Марс тем временем набирал силу. Планета процветала, развивались производство и экспорт продовольствия, сырья и промышленных товаров на Землю и даже на спутник Либрация. Население подошло к десятимиллионной отметке, расселившись по множеству долин и кратеров. Теперь кое-где в определённое время года можно было путешествовать по пыльным высокогорным равнинам между поселениями без специального оборудования, насыщающего воздух кислородом. Будущее казалось ещё более интересным, и я почти примирился со своим овощеподобным состоянием, поскольку марсианские земли сулили куда больше, чем мог ожидать среднестатистический овощ.

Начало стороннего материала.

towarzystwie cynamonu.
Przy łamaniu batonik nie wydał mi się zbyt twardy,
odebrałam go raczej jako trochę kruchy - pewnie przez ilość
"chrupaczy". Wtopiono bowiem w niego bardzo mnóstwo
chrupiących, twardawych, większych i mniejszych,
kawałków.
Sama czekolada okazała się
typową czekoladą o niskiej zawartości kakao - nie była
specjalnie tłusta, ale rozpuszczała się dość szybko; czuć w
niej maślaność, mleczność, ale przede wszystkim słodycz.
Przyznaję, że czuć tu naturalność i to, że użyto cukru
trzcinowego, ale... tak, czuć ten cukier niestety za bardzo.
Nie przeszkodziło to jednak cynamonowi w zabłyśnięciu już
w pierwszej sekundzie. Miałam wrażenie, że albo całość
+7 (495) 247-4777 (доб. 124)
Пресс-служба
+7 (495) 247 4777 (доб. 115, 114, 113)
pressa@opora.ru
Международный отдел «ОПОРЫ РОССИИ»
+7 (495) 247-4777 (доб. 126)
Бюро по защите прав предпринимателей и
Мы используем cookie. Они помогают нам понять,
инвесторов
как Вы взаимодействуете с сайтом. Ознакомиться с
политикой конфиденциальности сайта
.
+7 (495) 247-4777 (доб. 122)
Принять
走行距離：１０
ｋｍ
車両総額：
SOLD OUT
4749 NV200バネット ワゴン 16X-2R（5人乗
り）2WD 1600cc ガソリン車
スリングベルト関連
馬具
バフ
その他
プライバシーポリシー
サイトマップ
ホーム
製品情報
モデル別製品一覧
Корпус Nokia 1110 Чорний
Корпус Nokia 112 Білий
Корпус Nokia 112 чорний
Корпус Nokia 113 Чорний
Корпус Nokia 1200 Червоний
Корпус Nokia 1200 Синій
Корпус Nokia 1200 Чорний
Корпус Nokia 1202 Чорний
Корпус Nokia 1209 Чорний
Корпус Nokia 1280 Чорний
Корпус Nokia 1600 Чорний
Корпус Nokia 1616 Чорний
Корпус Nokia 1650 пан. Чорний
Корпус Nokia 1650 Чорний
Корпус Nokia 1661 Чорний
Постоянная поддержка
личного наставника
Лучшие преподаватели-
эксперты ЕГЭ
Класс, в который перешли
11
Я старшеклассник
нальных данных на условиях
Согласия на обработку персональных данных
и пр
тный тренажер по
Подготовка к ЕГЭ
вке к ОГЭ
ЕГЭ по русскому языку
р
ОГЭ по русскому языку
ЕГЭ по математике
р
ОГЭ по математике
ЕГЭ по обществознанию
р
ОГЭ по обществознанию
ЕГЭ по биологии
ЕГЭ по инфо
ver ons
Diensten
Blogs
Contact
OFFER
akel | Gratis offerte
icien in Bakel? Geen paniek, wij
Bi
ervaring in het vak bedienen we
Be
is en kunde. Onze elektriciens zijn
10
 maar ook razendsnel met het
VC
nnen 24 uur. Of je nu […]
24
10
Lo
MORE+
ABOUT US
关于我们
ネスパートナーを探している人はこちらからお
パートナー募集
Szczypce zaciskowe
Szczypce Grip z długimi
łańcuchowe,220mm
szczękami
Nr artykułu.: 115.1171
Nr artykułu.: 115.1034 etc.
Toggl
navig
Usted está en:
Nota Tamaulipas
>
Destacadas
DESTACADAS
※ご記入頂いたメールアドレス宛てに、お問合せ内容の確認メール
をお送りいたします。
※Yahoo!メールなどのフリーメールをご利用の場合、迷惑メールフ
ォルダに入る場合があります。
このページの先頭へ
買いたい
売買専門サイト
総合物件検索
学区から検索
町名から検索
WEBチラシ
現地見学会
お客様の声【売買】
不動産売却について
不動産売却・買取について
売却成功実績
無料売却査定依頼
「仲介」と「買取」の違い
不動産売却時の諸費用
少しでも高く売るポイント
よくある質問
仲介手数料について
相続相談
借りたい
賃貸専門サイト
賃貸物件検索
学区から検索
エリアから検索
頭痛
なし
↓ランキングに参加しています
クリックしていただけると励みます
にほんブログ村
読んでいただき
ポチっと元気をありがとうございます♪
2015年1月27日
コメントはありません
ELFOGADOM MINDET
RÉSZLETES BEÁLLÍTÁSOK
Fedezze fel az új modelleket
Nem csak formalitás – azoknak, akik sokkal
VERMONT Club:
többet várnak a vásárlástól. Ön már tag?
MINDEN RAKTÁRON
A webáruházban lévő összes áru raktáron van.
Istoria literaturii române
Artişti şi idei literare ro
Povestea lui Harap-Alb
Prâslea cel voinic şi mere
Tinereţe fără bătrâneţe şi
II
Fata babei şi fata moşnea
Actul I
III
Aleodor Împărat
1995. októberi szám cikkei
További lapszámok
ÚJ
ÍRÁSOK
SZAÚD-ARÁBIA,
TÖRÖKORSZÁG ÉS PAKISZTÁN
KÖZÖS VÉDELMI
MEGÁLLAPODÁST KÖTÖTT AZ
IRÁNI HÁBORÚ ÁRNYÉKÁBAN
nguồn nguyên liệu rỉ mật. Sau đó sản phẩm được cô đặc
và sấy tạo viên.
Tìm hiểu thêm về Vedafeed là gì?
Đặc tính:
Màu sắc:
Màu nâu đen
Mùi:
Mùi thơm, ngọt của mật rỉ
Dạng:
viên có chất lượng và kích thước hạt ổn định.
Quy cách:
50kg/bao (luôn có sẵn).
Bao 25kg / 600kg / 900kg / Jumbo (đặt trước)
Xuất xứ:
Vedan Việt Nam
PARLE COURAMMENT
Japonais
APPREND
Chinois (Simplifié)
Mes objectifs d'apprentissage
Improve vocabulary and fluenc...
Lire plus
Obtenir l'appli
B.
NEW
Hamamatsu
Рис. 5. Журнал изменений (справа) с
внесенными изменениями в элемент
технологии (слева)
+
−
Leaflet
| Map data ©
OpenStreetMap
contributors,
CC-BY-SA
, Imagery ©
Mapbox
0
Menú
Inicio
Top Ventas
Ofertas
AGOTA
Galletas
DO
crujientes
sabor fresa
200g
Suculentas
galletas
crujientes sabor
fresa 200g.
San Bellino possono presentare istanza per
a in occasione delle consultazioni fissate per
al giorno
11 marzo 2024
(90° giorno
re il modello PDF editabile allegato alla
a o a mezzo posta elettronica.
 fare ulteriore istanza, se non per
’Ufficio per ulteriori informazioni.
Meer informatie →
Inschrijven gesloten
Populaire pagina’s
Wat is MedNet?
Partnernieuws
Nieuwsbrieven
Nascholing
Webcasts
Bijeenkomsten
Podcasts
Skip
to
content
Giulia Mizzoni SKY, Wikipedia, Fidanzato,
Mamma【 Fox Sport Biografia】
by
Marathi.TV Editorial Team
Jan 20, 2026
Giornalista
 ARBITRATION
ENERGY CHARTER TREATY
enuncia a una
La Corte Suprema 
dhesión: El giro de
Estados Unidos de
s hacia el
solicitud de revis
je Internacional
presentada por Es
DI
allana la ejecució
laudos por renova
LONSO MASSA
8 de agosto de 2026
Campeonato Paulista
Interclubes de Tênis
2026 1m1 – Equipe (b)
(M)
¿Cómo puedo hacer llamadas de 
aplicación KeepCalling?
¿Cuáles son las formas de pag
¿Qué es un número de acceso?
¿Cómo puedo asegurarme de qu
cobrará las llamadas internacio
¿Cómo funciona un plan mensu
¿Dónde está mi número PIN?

Если и было облачко на горизонте, так это превращение изначального фанатизма запредельщиков в марсианский национализм, а также спартанская преданность долгу и планете, которая мне неприятным образом напомнила фашизм, расползшийся по миру сто тридцать лет назад, и недавнее движение Возрождения. Снова вошла в лексикон фраза «место под солнцем», которая подразумевала, что вскоре наступит время Марса править всеми обиталищами человека. Подобная мысль яснее всего сквозила в подстрекательских речах Мессиана, лидера этого крыла, чьё сходство в терминологии и способах влияния на толпу с Адольфом Гитлером показалось мне пугающим. Возможно, сказал я Лили, Холмсу и его брату стоило бы направить энергию марсиан в мирное русло. Надо обуздать Мессиана. Но когда я попытался обсудить это с Холмсом, тот лишь загадочно улыбнулся в ответ.